In July of 2014, a young Jewish law professor named Dan Markel was pulling into the driveway of his brick house on Trescott Drive in Tallahassee, Florida, when someone pointed a gun through the window of his Honda Accord and shot him in the head.

Markel died within hours, leaving behind two young sons, a vast network of friends, a promising academic career and a mystery that only now, two years later, is beginning to unravel.

In late May, Tallahassee police arrested Sigfredo Garcia, a 34-year-old with a long history of run-ins with the law. Garcia was charged with first-degree murder. His attorney maintains he is innocent.

So far, the arrest of Garcia has only raised new questions, and rocketed the grisly mystery back onto the front pages. How the lives of Markel and Garcia allegedly intersected that July day is far from clear. In a press conference shortly after the arrest, local police said that the investigation was still ongoing, and that court documents in the case had been sealed. The Tallahassee Democrat reported that investigators suspect a murder for hire.

Now, Markel’s survivors are hoping that the progress on the case brings some answers after years of uncertainty.

“Dan’s death left a hole in the lives of all his friends,” said Michael Goldenpine, a longtime friend of Markel’s. “No resolution to his murder can replace what we’ve lost, but it is at least heartening to know that justice may be served when it seemed for a long time that would not be the case.”

Markel was a smart, intellectually combative writer and professor; a specialist in the criminal law subspecialty of punishment theory and a leading voice among legal bloggers. He boasted a tight network of friends across the legal and academic law worlds. “He was like a human Grand Central Station, bustling with extraordinary energy to bring people together, using his blog in a self-effacing way to connect people with books, jobs, ideas, each other,” wrote Roderick Hills, a professor at the New York University School of Law, at the time of Markel’s death.

Born in Toronto, Markel attended Harvard University as an undergraduate before studying at Cambridge and the Hebrew University of Jerusalem and then receiving a law degree back at Harvard. At the time he was killed, he was a professor at the Florida State University College of Law. He was also a founder of PrawfsBlawg, a chatty academic blog covering legal issues.

In recent days, the current contributors at PrawfsBlawg have again been writing about Markel. In a May 26 post, PrawfsBlawg contributor Orly Lobel shared a speech she had made at a 2016 memorial ceremony held for Markel at Harvard. “Dan knew everybody and he wanted everyone he loved to know each other,” Lobel wrote. “We absorbed and internalized his sense of community and, with Dan as our leader, our glue, we connected.”

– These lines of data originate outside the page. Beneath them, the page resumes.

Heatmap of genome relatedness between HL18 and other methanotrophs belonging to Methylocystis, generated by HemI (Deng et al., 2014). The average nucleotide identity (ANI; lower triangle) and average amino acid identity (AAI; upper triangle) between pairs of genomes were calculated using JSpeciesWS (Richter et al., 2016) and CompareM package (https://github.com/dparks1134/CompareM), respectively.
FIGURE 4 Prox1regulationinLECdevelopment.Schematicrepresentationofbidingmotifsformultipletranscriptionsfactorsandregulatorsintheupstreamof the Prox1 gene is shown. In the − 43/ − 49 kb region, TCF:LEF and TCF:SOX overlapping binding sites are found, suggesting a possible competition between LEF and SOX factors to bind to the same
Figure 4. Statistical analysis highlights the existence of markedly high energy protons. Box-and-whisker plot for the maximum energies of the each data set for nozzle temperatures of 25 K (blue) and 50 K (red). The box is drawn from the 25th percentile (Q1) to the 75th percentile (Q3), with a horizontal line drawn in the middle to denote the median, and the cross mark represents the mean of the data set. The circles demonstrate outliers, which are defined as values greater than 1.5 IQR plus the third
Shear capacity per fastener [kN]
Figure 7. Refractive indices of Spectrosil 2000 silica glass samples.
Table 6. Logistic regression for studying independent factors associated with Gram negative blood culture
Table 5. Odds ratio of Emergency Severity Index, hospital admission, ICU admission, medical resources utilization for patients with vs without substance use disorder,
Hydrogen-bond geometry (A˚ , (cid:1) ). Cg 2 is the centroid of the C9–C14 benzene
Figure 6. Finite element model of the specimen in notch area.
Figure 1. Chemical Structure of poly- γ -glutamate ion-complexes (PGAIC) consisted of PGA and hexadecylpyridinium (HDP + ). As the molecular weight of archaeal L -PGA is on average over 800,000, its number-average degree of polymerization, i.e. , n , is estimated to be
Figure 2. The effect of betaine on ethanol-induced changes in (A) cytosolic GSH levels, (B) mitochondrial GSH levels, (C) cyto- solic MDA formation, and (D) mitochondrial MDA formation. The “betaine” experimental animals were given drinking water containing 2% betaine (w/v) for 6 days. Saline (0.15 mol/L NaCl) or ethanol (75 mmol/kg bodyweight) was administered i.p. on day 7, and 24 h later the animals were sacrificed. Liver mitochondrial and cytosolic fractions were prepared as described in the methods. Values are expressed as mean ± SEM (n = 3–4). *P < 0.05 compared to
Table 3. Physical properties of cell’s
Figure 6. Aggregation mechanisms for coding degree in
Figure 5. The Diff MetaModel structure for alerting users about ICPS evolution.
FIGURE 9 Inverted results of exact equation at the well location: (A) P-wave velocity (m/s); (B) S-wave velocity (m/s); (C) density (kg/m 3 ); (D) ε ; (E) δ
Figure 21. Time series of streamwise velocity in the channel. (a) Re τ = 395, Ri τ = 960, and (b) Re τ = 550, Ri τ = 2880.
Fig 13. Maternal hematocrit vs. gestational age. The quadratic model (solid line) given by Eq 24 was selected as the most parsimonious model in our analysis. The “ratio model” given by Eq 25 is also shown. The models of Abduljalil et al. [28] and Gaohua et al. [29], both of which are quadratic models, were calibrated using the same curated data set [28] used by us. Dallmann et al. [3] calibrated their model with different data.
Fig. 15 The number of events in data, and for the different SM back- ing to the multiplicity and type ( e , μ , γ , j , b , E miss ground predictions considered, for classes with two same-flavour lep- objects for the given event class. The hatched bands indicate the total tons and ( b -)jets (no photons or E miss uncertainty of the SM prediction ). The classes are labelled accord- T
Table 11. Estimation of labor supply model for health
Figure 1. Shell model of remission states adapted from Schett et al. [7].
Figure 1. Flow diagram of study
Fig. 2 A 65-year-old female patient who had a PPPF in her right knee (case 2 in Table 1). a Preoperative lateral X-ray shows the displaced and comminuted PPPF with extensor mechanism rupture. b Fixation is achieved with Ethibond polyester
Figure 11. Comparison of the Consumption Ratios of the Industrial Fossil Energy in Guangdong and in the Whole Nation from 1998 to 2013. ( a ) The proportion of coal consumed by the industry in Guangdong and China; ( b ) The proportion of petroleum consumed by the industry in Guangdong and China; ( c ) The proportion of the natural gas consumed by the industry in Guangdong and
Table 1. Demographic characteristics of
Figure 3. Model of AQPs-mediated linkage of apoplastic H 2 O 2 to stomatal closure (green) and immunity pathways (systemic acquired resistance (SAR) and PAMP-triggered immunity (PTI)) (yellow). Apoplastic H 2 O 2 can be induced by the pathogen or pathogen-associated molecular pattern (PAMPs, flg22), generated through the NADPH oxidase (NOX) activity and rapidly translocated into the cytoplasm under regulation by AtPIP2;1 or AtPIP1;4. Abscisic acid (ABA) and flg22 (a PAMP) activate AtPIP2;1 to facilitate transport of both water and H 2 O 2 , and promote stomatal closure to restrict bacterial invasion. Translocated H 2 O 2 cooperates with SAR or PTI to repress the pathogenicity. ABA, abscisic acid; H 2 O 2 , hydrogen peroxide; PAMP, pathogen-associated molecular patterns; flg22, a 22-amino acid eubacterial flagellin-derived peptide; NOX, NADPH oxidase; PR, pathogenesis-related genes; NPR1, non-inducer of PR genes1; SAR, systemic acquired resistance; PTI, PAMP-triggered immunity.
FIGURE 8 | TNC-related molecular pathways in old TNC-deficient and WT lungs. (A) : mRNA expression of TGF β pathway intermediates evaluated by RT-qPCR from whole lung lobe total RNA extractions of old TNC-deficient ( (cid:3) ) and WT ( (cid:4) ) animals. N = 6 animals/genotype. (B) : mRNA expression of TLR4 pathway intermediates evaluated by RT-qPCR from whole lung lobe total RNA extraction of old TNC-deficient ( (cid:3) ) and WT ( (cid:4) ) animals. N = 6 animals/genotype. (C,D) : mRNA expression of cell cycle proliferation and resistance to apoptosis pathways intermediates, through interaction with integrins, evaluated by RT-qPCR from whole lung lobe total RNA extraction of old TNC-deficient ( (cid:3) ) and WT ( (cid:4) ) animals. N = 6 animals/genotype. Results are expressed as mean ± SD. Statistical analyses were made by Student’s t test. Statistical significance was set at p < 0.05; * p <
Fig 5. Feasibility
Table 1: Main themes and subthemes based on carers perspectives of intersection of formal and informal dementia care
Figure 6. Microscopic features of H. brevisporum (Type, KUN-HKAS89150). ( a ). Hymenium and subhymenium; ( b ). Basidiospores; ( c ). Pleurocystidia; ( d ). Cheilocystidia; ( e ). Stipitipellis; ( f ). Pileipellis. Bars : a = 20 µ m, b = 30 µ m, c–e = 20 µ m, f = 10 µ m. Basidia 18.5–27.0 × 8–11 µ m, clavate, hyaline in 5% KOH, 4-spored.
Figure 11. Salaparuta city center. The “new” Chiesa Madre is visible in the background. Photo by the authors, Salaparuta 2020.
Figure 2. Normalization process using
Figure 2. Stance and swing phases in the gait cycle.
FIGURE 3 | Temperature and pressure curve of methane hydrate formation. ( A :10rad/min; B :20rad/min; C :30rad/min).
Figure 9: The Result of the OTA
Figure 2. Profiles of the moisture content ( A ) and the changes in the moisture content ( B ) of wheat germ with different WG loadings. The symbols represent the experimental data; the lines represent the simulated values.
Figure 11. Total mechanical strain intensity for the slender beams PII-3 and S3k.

Lobel wrote that she and others were planning to continue a tradition of an academic law conference happy hour they called “MarkelFest” at an upcoming conference in early June.

Markel was battling with his ex-wife, Wendi Adelson, over the terms of their settlement agreement at the time of his murder. In a statement to the Tallahasee Democrat, Adelson welcomed Garcia’s arrest. “These past two years have been an extraordinarily difficult time for our family,” Adelson told the paper. “Although my children will always live with the tremendous loss of their father, my hope is that these new developments will finally bring some closure.”